Mulholland Drive de David Lynch

Au nord de Hollywood, dans les ténèbres de la nuit, une limousine noire et teintée serpente le long d’une route isolée. Sur la banquette arrière une femme brune en robe rouge. Une collision mortelle va mettre en branle une série d’événements mystérieux et cataclysmiques. Voici le point de départ d’un film particulier de David Lynch qui laisse une place d’importance à l’interprétation du spectateur. Ce film appartient à la famille de ceux pour qui un seul visionnage ne suffit pas. En effet, à chaque visionnage vous aller découvrir un nouvel élément qui vous avait échappé précédemment.

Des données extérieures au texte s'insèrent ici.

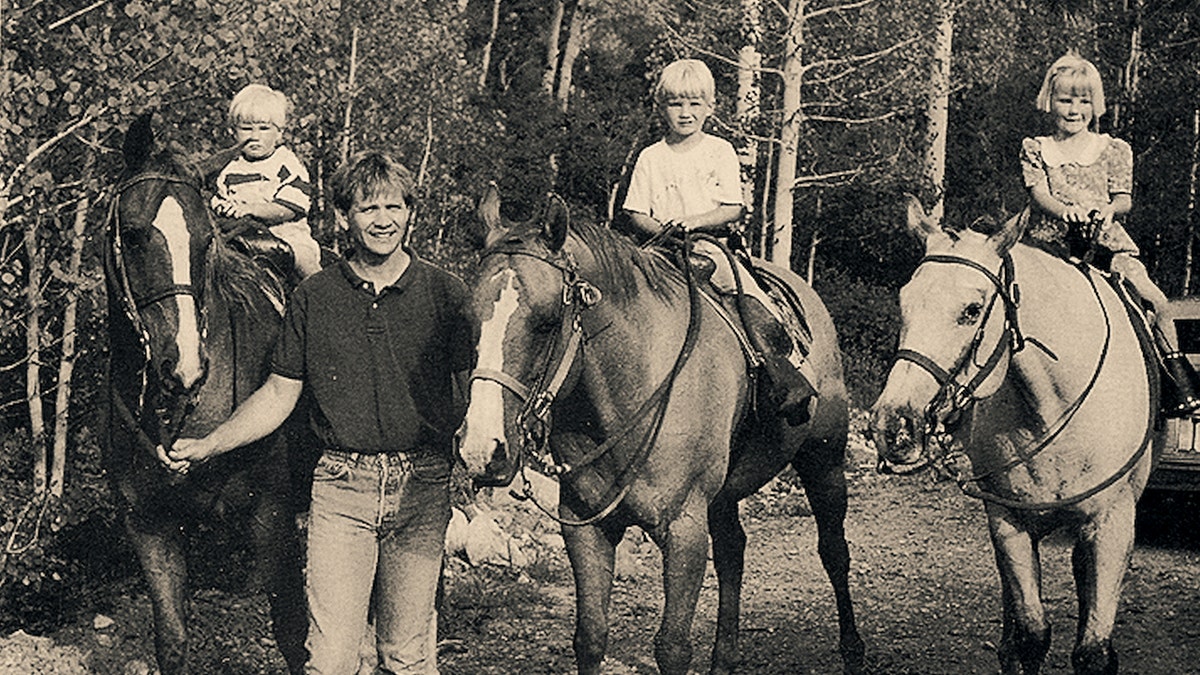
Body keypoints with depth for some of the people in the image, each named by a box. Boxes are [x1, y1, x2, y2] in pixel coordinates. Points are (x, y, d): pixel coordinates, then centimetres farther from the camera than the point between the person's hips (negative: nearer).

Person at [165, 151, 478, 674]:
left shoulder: (445, 293, 2)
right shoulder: (313, 297, 5)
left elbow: (472, 393, 4)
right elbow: (279, 396, 9)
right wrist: (207, 446, 0)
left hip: (421, 487, 0)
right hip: (341, 484, 0)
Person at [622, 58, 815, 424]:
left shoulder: (720, 152, 8)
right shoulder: (651, 158, 10)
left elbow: (733, 210, 0)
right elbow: (636, 215, 7)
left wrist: (694, 220, -16)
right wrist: (660, 229, -14)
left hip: (713, 244, -1)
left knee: (758, 310, -23)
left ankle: (792, 385, -18)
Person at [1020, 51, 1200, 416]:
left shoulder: (1113, 150, 14)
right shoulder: (1035, 149, 12)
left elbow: (1123, 199, 7)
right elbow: (1039, 193, -3)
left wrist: (1109, 210, -19)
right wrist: (1064, 211, -26)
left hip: (1105, 240, 1)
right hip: (1049, 242, 0)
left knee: (1156, 302, -18)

Bien que considéré comme l’un des plus grands films américains sortis au soir du 20ème siècle, le neuvième long métrage de Lynch fut en fait une sorte d’accident. Ou plutôt la somme d’une succession de mésaventures. Initialement conçu comme une série télévisée Mulholland Drive vit le jour au printemps 1999 sous la forme d’un pilote de 94min commandé par la chaine ABC et devait marquer le retour de Lynch à la télévision. Mais devant l’insatisfaction du diffuseur le projet fut abandonné. Cependant le destin de ce film était tout autre. StudioCanal, 18 mois après le refus d’ABC, acheta les droits, doubla le budget, et remit Mulholland Drive sur les rails.

Alors que Naomi Watts reconnaissait n’avoir jamais lu le script final avant d’endosser le rôle de Betty Elms car à la base elle fut engagé sur son charisme, les autres acteurs avouèrent par la suite ne pas avoir saisi le sens de l’intrigue. Toutefois, malgré cela Mulholland Drive passa d’un pilote refusé à un long métrage de 147min dans sa version définitive et une synthèse anarchique entre rêves et cauchemars.

Il s’agit là d’un film considéré par beaucoup comme le chef d’œuvre de Lynch : en 2001, l’accueil critique fut unanime, et le réalisateur d’Elephant man décrocha une nomination pour le meilleur réalisateur aux Oscars et le Prix de la mise en scène au Festival de Cannes la même année.

Inimitable puzzle cinématographique, ce film est voué à être disséqué et ré-assemblé ad vitam eternam. C’est un film à explorer et explorer, toujours et encore ; voyage intensément insaisissable, graduellement jouissif qui exige moult visites, mais n’oblige jamais le spectateur à atteindre la même et unique destination.

En ce sens, Mulholland Drive est une œuvre cinématographique totale : une collision de l’art et du théâtre qui transcende le cinéma en un dense amas de nuances narratives énigmatiques. Bien que présenté comme « une histoire d’amour dans la ville des rêves », ce film de Lynch est par essence et en partie un hommage éponyme aux légendes et legs qui définissent Los Angeles comme l’indépassable métropole de l’espérance et de l’ambition.

En effet, les clins d’œil de Lynch à de véritables histoires criminelles qui hantent encore la ville sont sans équivoque ; la plus célèbre affaire non résolue étant celle du meurtre de Black Dahlia, jeune femme de 22 ans dont le cadavre égorgé fut découvert au sud de L.A. en janvier 1947. Cette femme se faisait appeler Betty comme le nom donné par Lynch au personnage de Naomi Watts. Cette Betty est une âme torturée, une femme au bord de l’effondrement mental dont le regard déformé fonctionne comme unique point de vue du film. Son monde est un monde composé d’une galerie de personnages bizarres et perfides, mais c’est la relation entre Betty et la femme brune incarnée par Laura Elena Harring, qui distille un mélange capiteux de fantasmes et d’illusions entrainant le public dans un rendez-vous érotique.

Quel est donc, si tant qu’il existe, l’objectif suprême de Lynch ? Mulholland Drive est-il une simple observation de la valeur réelle de la culture « people » en tant que marchandise, ou invite-t-il à une plus grande considération de ce que signifie être un individu dans un environnement dépourvu de véritable identité ?

David Lynch et le Beau Bug vous invitent à vivre un choc hallucinogène des sens qui vous suivra longtemps après le générique de fin.